In het Commissiedebat over Arbeidsongeschiktheid van 24 april↓jl. vroeg het lid Patijn (Groenlinks-PvdA) naar de begeleiding van de mensen in de Ziektewet. Ook de OCTAS adviseert om de re-integratiedienstverlening te intensiveren. In de voortgangsbrief van 6 oktober jl. heb ik u geïnformeerd over de inspanning vanuit UWV op een nieuwe visie op de Ziektewet. Het uitgangspunt hierbij is: gerichte dienstverlening aan cliënten in een zo vroeg mogelijk stadium van de ZW-periode, en gerichte interventies op het juiste moment. De ambitie ten aanzien van dit thema is in de afgelopen periode verder geconcretiseerd.
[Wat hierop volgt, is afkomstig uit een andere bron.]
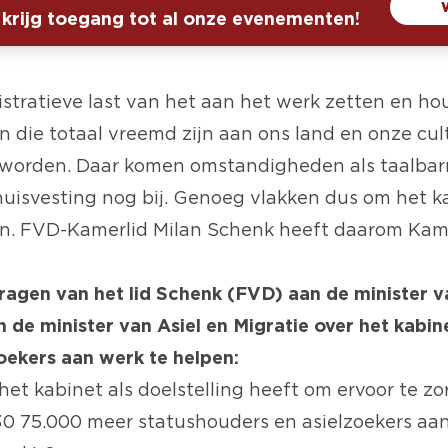
 krijg toegang tot al onze evenementen!
stratieve last van het aan het werk zetten en h
 die totaal vreemd zijn aan ons land en onze cul
worden. Daar komen omstandigheden als taalbarr
 huisvesting nog bij. Genoeg vlakken dus om het k
en. FVD-Kamerlid Milan Schenk heeft daarom Ka
 vragen van het lid Schenk (FVD) aan de minister 
n de minister van Asiel en Migratie over het kabi
oekers aan werk te helpen:
het kabinet als doelstelling heeft om ervoor te zo
 75.000 meer statushouders en asielzoekers aan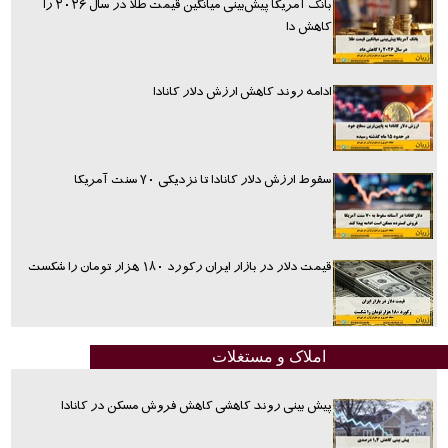
بانک آمریکا پیش‌بینی میانگین قیمت طلا در سال ۲۰۲۶ را
کاهش دا
ادامه روند کاهش ارزش دلار کانادا
سقوط ارزش دلار کانادا تا نزدیکی ۷۰ سنت آمریکا
قیمت دلار در بازار ایران رکورد ۱۸۰ هزار تومان را شکست
املاک و مستغلات
پیش بینی روند کاهشی کاهش فروش مسکن در کانادا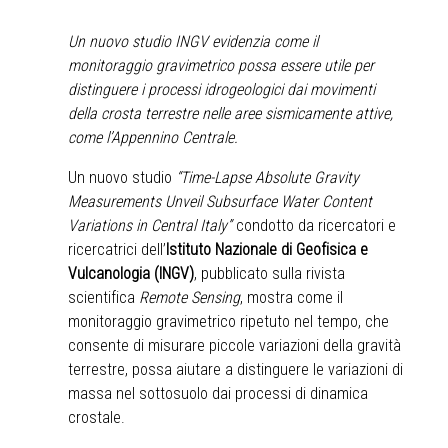
Un nuovo studio INGV evidenzia come il
monitoraggio gravimetrico possa essere utile per
distinguere i processi idrogeologici dai movimenti
della crosta terrestre nelle aree sismicamente attive,
come l’Appennino Centrale.
Un nuovo studio
“Time-Lapse Absolute Gravity
Measurements Unveil Subsurface Water Content
Variations in Central Italy”
condotto da ricercatori e
ricercatrici dell’
Istituto Nazionale di Geofisica e
Vulcanologia (INGV)
, pubblicato sulla rivista
scientifica
Remote Sensing
, mostra come il
monitoraggio gravimetrico ripetuto nel tempo, che
consente di misurare piccole variazioni della gravità
terrestre, possa aiutare a distinguere le variazioni di
massa nel sottosuolo dai processi di dinamica
crostale.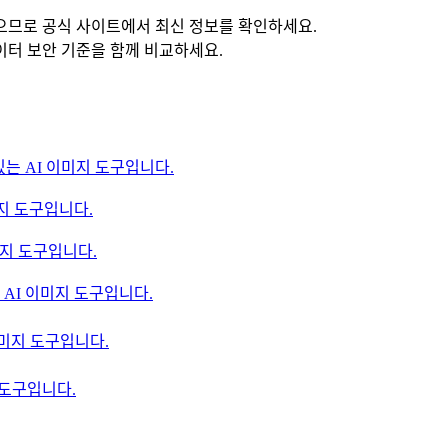
있으므로 공식 사이트에서 최신 정보를 확인하세요.
데이터 보안 기준을 함께 비교하세요.
 수 있는 AI 이미지 도구입니다.
미지 도구입니다.
이미지 도구입니다.
수 있는 AI 이미지 도구입니다.
 이미지 도구입니다.
 도구입니다.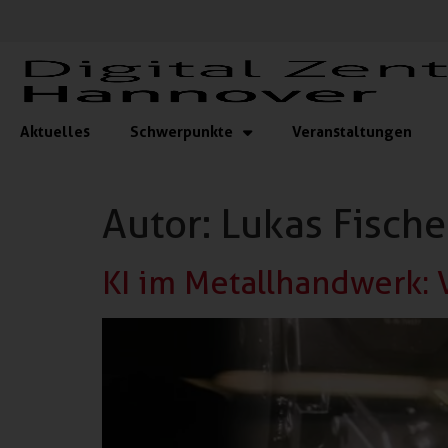
Aktuelles
Schwerpunkte
Veranstaltungen
Autor:
Lukas Fische
KI im Metallhandwerk: 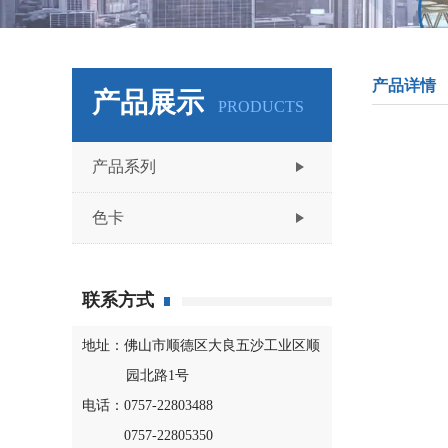
产品详情
产品展示
PRODUCTS
产品系列
色卡
联系方式
地址：佛山市顺德区大良五沙工业区顺
园北路1号
电话：0757-22803488
0757-22805350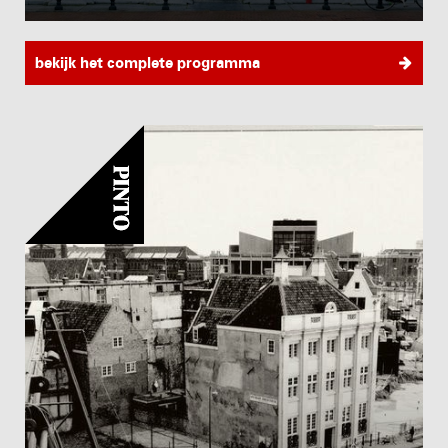
bekijk het complete programma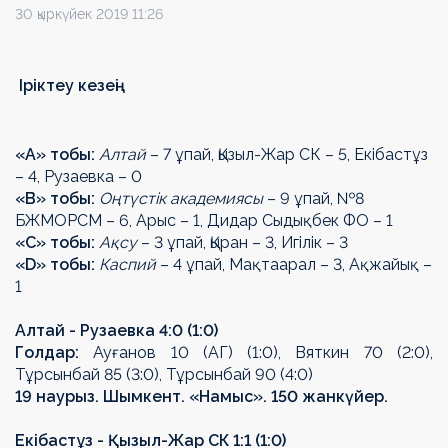
30 қыркүйек 2019 11:26
Іріктеу кезеңі
«A» тобы:
Алтай
– 7 ұпай, Қызыл-Жар СК – 5, Екібастұз
– 4, Рузаевка – 0
«B» тобы:
Оңтүстік академиясы
– 9 ұпай, №8
БЖМОРСМ – 6, Арыс – 1, Дидар Сыдықбек ФО – 1
«C» тобы:
Ақсу
– 3 ұпай, Қыран – 3, Игілік – 3
«D» тобы:
Каспий
– 4 ұпай, Мақтаарал – 3, Ақжайық –
1
Алтай - Рузаевка 4:0 (1:0)
Голдар:
Ауғанов 10 (АГ) (1:0), Вяткин 70 (2:0),
Тұрсынбай 85 (3:0), Тұрсынбай 90 (4:0)
19 наурыз. Шымкент. «Намыс». 150 жанкүйер.
Екібастұз - Қызыл-Жар СК 1:1 (1:0)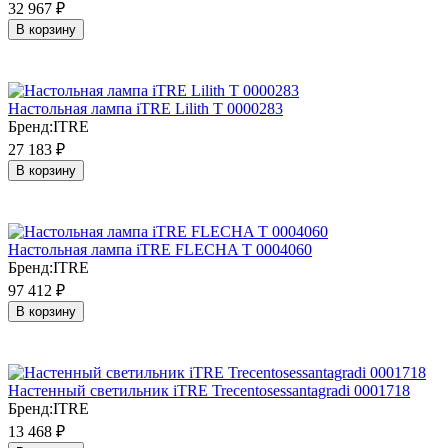
32 967
₽
В корзину
Настольная лампа iTRE Lilith T 0000283
Бренд:
ITRE
27 183
₽
В корзину
Настольная лампа iTRE FLECHA T 0004060
Бренд:
ITRE
97 412
₽
В корзину
Настенный светильник iTRE Trecentosessantagradi 0001718
Бренд:
ITRE
13 468
₽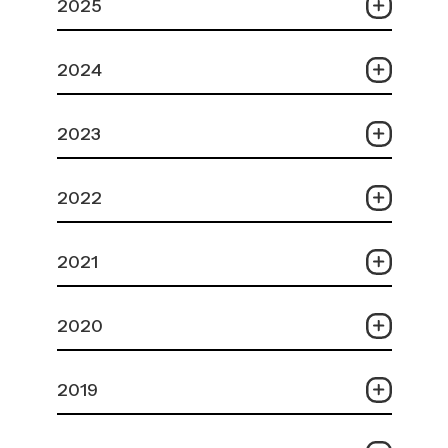
2025
2024
2023
2022
2021
2020
2019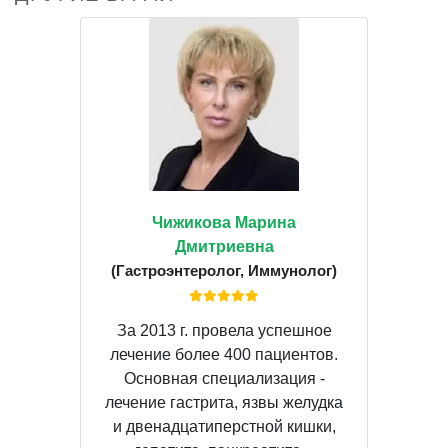
Чижикова Марина
Дмитриевна
(Гастроэнтеролог, Иммунолог)
За 2013 г. провела успешное
лечение более 400 пациентов.
Основная специализация -
лечение гастрита, язвы желудка
и двенадцатиперстной кишки,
UWV versterkt zijn inspanningen op de ziektewet-Arbo rol. Hier verwacht ik veel van. De aandacht voor de mensen die een ziektewetuitkering ontvangen is als gevolg van de mismatch een periode wisselend geweest vanwege de prioriteit voor de WIA-claimbeoordelingen. Dat heeft ertoe geleid dat er lang niet voor iedere cliënt een actueel beeld beschikbaar is. Dat maakt de inzet minder gericht als een cliënt na twee jaar ziekte een WIA-claimbeoordeling aanvraagt. Om de dienstverlening effectief in te zetten, maakt UWV gebruik van de inzichten die in de voortgangsbrief van 6 oktober jl. zijn genoemd, waaronder de principes van de integrale klantreis en de lessen over de werking van SMC’s.
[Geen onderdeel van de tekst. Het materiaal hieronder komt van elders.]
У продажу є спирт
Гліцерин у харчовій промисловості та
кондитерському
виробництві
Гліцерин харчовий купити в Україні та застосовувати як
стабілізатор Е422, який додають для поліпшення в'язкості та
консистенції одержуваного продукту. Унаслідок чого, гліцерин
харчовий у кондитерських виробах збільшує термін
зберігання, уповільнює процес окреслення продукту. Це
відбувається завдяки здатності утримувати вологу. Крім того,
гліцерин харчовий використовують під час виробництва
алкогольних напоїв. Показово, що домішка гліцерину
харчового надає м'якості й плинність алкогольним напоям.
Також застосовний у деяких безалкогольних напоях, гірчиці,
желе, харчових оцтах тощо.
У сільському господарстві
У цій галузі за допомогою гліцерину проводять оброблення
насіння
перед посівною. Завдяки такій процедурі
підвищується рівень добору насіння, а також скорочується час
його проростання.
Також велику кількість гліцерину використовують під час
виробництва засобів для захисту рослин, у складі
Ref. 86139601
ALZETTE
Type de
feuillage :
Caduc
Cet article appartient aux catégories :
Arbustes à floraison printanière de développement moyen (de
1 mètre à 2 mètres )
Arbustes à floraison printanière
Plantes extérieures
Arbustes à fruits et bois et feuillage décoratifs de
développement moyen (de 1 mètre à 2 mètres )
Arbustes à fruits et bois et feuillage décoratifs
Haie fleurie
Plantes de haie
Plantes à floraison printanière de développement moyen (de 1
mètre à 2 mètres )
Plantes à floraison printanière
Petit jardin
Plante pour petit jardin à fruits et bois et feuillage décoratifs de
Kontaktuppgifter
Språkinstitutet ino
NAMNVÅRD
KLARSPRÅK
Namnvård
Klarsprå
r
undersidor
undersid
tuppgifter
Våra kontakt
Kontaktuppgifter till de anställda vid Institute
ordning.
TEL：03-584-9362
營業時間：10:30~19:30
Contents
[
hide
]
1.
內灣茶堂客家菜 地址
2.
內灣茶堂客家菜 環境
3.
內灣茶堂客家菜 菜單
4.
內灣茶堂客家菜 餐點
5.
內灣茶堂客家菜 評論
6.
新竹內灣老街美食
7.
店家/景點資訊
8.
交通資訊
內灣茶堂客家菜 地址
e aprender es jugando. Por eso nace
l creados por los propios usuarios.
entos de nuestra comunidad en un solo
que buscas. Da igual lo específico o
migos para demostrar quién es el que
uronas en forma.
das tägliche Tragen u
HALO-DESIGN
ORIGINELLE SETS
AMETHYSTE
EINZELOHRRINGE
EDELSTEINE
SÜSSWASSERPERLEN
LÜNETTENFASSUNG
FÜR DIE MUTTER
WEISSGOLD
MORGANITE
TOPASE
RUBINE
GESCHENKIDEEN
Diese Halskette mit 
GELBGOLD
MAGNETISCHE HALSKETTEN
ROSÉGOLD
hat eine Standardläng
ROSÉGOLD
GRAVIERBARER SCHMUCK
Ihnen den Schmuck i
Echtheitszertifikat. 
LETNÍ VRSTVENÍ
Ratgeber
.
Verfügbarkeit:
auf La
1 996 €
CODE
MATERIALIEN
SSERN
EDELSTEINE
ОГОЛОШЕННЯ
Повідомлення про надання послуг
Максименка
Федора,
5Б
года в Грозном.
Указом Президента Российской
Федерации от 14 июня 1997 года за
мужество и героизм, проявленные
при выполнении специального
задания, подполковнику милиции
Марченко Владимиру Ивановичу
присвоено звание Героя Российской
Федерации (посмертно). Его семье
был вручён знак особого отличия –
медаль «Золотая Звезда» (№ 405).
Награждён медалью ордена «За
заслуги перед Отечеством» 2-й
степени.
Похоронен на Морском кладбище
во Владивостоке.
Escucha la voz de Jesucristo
De inzet voor mensen die een ziektewetuitkering ontvangen, wil UWV koppelen aan een aantal belangrijke doelstellingen. Dit geldt met name voor de ambities op het gebied van preventie, re-integratie en bemiddeling. De inspanningen focussen zich daarom vooral op het organiseren dat alle cliënten in de Ziektewet adequaat in beeld zijn. Op die manier is bekend wat de situatie is van een cliënt en wat hij of zij nodig heeft. De huidige inspanningen starten vanuit een medisch traject (probleemanalyse, plan van aanpak) gevolgd door re-integratiedienstverlening. In de nieuwe situatie is de dienstverlening bij aanvang gericht op re-integratie en duurzame werkhervatting, tenzij er een medische aanleiding is om dit (nog) niet aan te bieden. Op deze manier is het startmoment van de re-integratiedienstverlening niet meer afhankelijk van de beschikbare medische capaciteit.
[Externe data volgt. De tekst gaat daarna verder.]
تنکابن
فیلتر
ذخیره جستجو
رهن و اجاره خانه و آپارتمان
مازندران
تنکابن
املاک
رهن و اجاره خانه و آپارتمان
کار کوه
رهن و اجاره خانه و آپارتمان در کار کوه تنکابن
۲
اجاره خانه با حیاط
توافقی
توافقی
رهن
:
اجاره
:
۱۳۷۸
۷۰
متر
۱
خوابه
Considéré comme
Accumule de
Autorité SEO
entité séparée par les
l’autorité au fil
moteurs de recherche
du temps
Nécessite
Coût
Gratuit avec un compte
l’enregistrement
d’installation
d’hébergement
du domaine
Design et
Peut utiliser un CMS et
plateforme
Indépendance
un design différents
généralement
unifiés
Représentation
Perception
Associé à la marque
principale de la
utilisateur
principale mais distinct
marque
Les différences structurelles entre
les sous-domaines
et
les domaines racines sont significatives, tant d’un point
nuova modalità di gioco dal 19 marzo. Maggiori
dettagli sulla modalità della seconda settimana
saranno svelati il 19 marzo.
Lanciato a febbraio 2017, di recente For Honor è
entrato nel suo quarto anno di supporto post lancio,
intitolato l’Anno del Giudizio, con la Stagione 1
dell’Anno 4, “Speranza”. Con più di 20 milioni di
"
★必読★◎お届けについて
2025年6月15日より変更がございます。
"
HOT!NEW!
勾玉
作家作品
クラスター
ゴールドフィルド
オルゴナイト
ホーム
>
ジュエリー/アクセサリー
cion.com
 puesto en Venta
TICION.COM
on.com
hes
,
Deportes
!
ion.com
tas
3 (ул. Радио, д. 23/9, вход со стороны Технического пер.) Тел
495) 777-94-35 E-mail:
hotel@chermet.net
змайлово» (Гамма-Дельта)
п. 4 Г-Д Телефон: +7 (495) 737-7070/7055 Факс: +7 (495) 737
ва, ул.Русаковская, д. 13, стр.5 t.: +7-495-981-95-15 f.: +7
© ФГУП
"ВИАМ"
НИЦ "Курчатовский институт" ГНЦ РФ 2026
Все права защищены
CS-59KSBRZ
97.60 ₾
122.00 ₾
Ook binnen de Ziektewet wordt geïnvesteerd in de inzet van de UWV-professional op een manier die aansluit bij de vraag en de situatie van de persoon die de ziektewetuitkering ontvangt. De verandering van de Ziektewetdienstverlening maakt UWV stapsgewijs, omdat het een omslag vraagt van de professionals en de organisatie. UWV concretiseert deze zomer de stappen die nodig zijn voor deze omslag. In de volgende voortgangsbrief ga ik hier verder op in.
In het commissiedebat over de Uitvoering van de sociale zekerheid van 2 april jl. en in het commissiedebat over Arbeidsongeschiktheid van 24 april jl. is aandacht gevraagd voor het toenemende totaalbedrag aan dwangsommen bij niet tijdig beslissen.
Het lid Flach (SGP) en het lid Esser (PVV) vroegen mij of de dwangsomprocedure tijdelijk buiten werking kan worden gesteld. Om de dwangsomprocedure tijdelijk buiten werking te stellen is wetgeving nodig, zodat kan worden afgeweken van de regels hierover in de Algemene wet bestuursrecht. Aangezien dwangsommen al enige tijd hun doel missen wil ik in kaart gaan brengen welke opties er zijn om het verbeuren van dwangsommen verder te beperken. Het is aan een volgend kabinet om hier keuzes over te maken.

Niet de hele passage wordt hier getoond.